As such, its far easier for Microsoft to play it safe, and require applications that (a) need the full 4Gb and (b) have been developed and tested in a large memory scenario, to simply set the flag.
It's not - as you have noticed - that hard.
Raymond Chen - in his blog The Old New Thing - covers the issues with turning it on for all (32bit) applications.
No, "legacy code" in this context (C/C++) is not exclusively code that plays ugly tricks with the MSB of pointers.
It also includes all the code that uses 'int' to store the difference between two pointer, or the length of a memory area, instead of using the correct type 'size_t' : 'int' being signed has 31 bits, and can not handle a value of more than 2 Gb.
A way to cure a good part of your code is to go over it and correct all of those innocuous "mixing signed and unsigned" warnings. It should do a good part of the job, at least if you haven't defined function where an argument of type int is actually a memory length.
However that "legacy code" will probably apparently work right for quite a while, even if you correct nothing.
You'll only break when you'll allocate more than 2 Gb in one block. Or when you'll compare two unrelated pointers that are more than 2 Gb away from each other.
As comparing unrelated pointers is technically an undefined behaviour anyway, you won't encounter that much code that does it (but you can never be sure).
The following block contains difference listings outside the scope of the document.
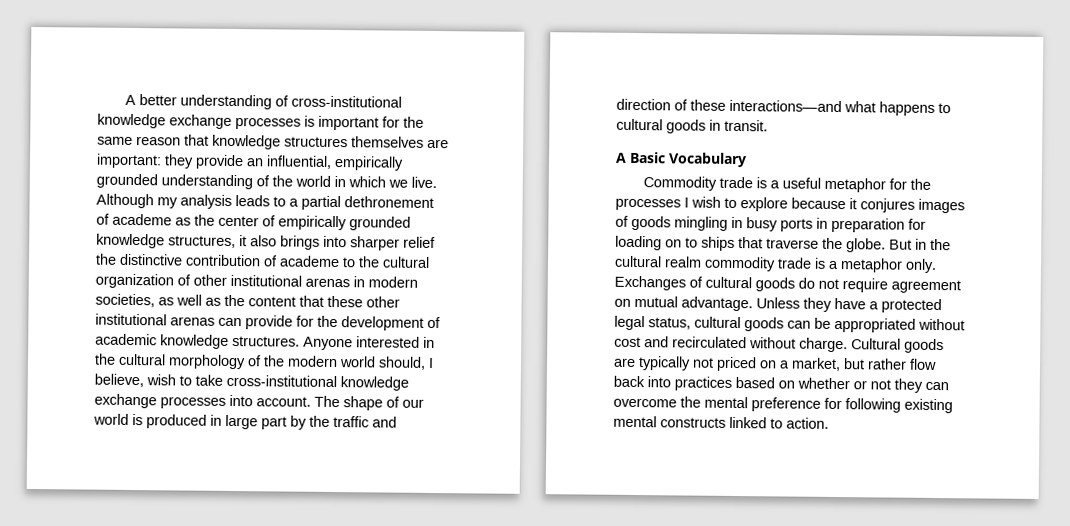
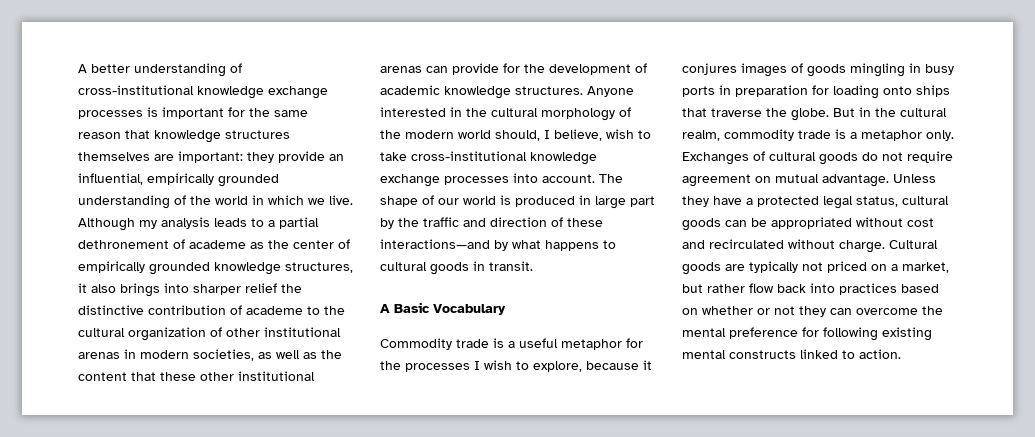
(842, 106) none -> [494,240,508,251] by
[740,197,788,212] explore -> [533,361,582,372] explore,
[665,237,698,248] on to -> [883,86,912,95] onto
[664,256,702,268] realm -> [682,130,720,141] realm,

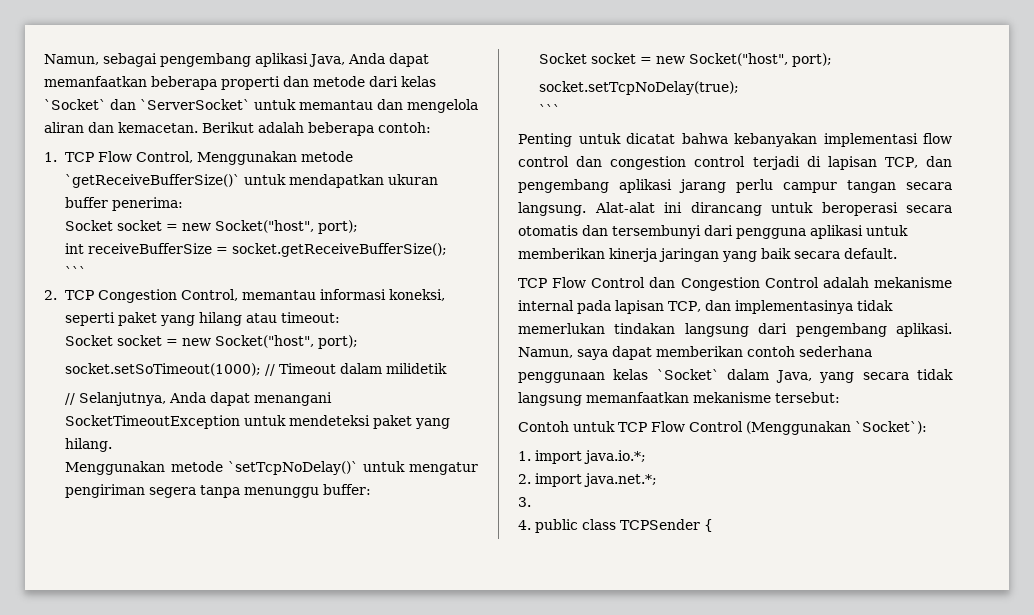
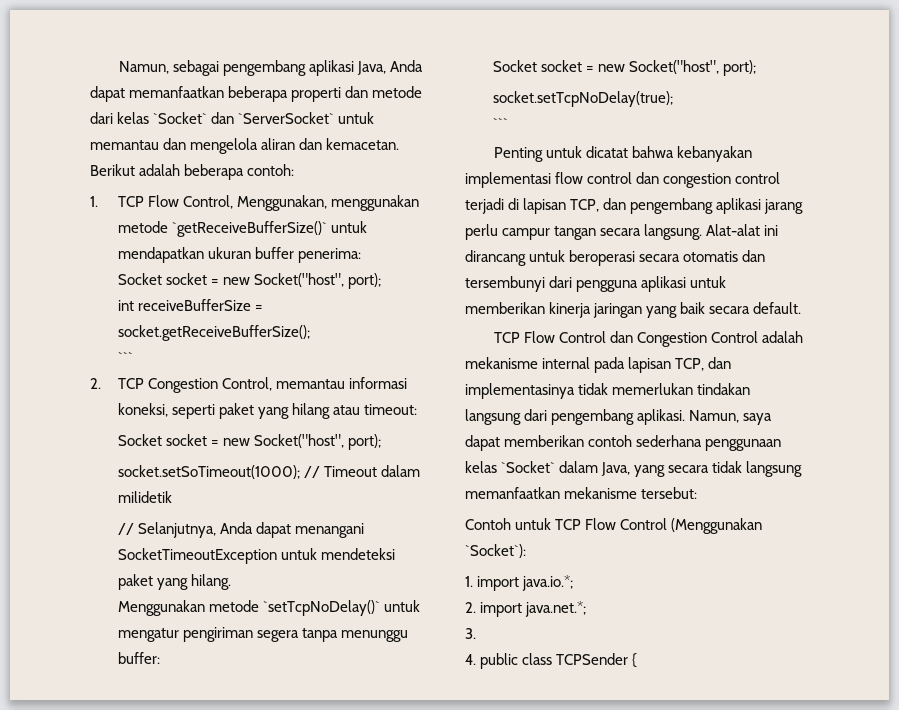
[197,151,298,165] Menggunakan -> [237,195,420,211] Menggunakan, menggunakan

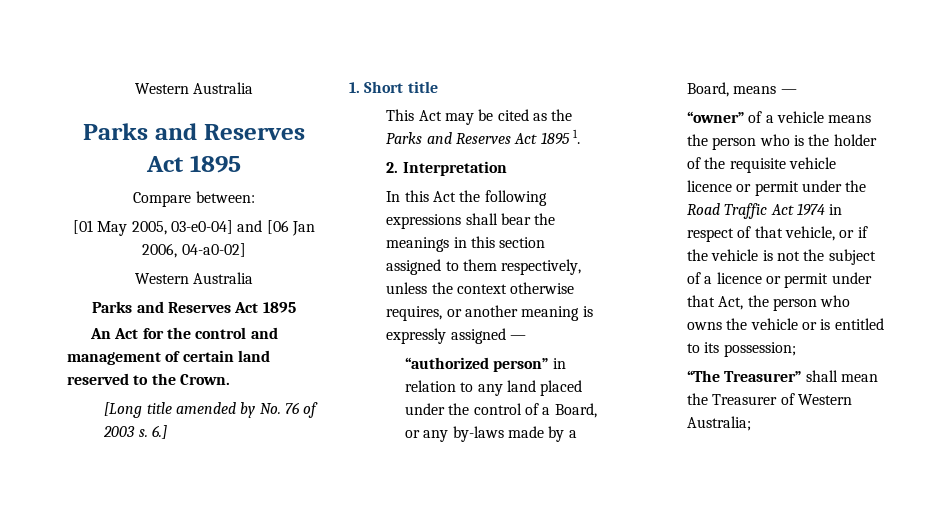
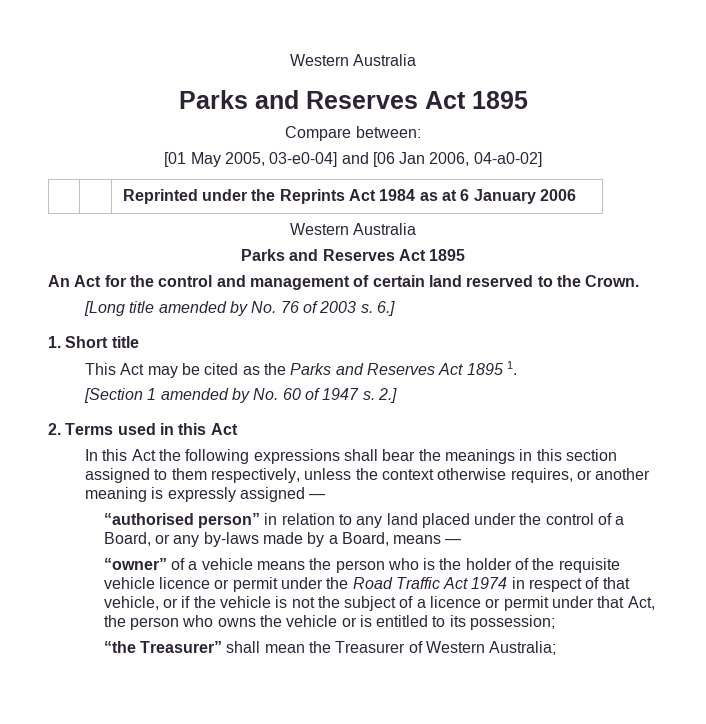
(246, 250) none -> [122,189,577,204] // | | Reprinted under the Reprints Act 1984 as at 6 January 2006
[386,161,507,176] 2. Interpretation -> [84,388,397,403] [48,423,238,435] [Section 1 amended by No. 60 of 1947 s. 2.] // 2. Terms used in this Act
[405,357,490,369] “authorized -> [103,513,194,525] “authorised
[687,370,721,382] “The -> [103,641,136,653] “the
And very frequently even if in total you need more than 2Gb, your program actually never makes single allocations that are larger than that. In fact in Windows, even with LARGEADDRESSAWARE you won't be able by default to allocate that much given the way the memory is organized. You'd need to shuffle the system DLL around to get a continuous block of more than 2Gb
But Murphy's laws says that kind of code will breaks one day, it's just that it will happen very long after you've enable LARGEADDRESSAWARE without checking, and when nobody will remember this has been done.